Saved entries

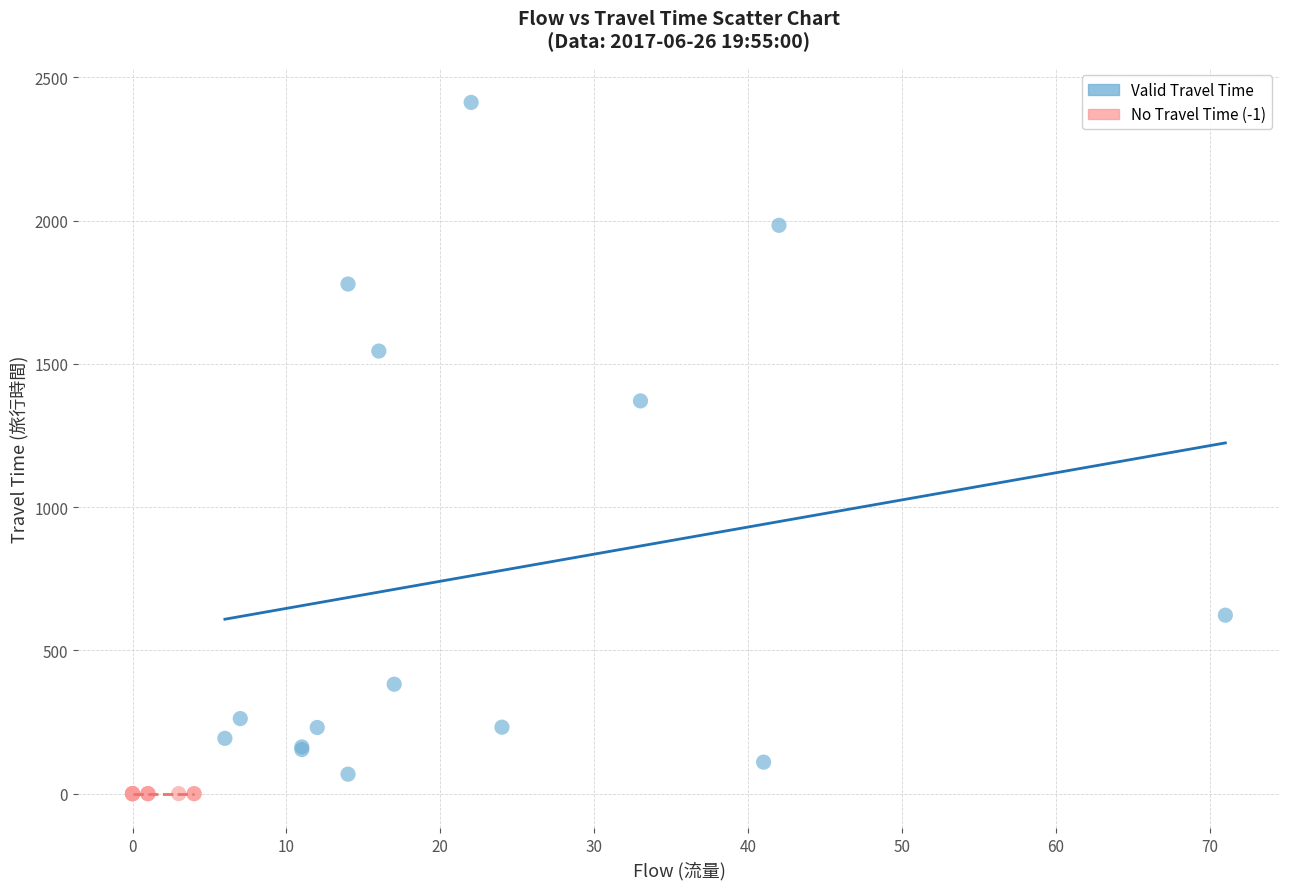

Which series reaches the minimum Y coordinate?

No Travel Time (-1)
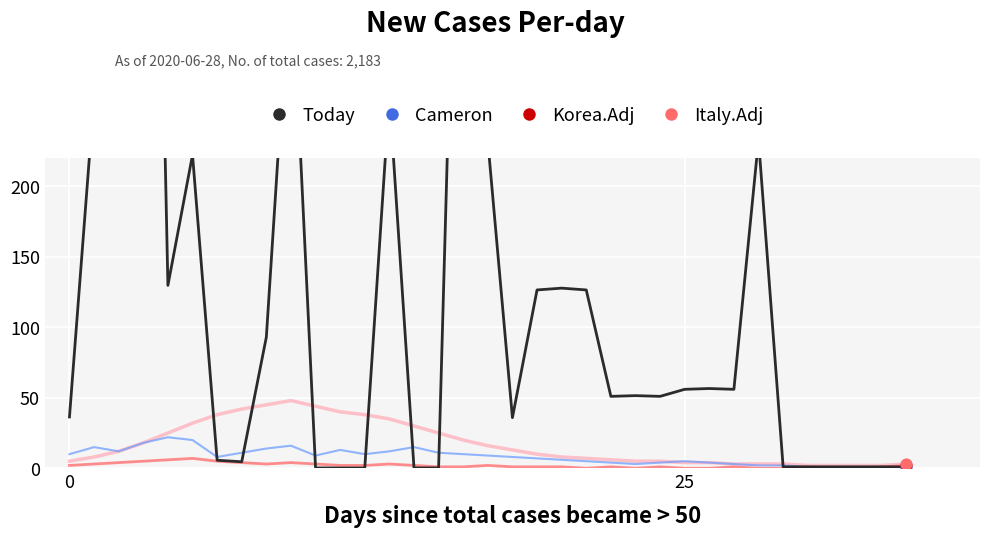

Which series has the widest spread of Y values?

Today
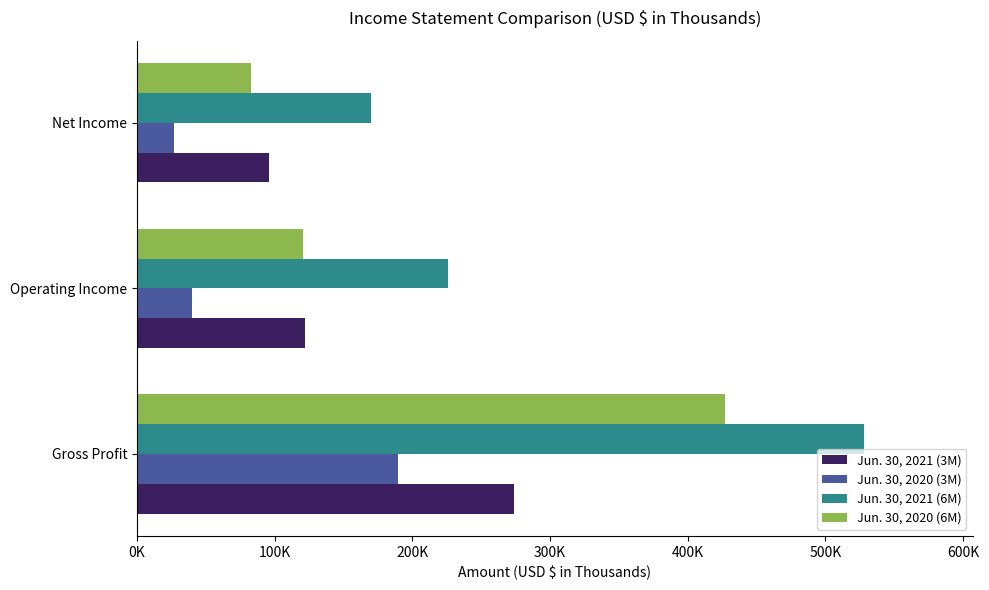

Which series has the largest total across all categories?

Jun. 30, 2021 (6M)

## WRITTEN TASK:
Copy every record above word for word, leaving out the pictures.

## EXERCISE OUTPUT:
Which series reaches the minimum Y coordinate?

No Travel Time (-1)

Which series has the widest spread of Y values?

Today

Which series has the largest total across all categories?

Jun. 30, 2021 (6M)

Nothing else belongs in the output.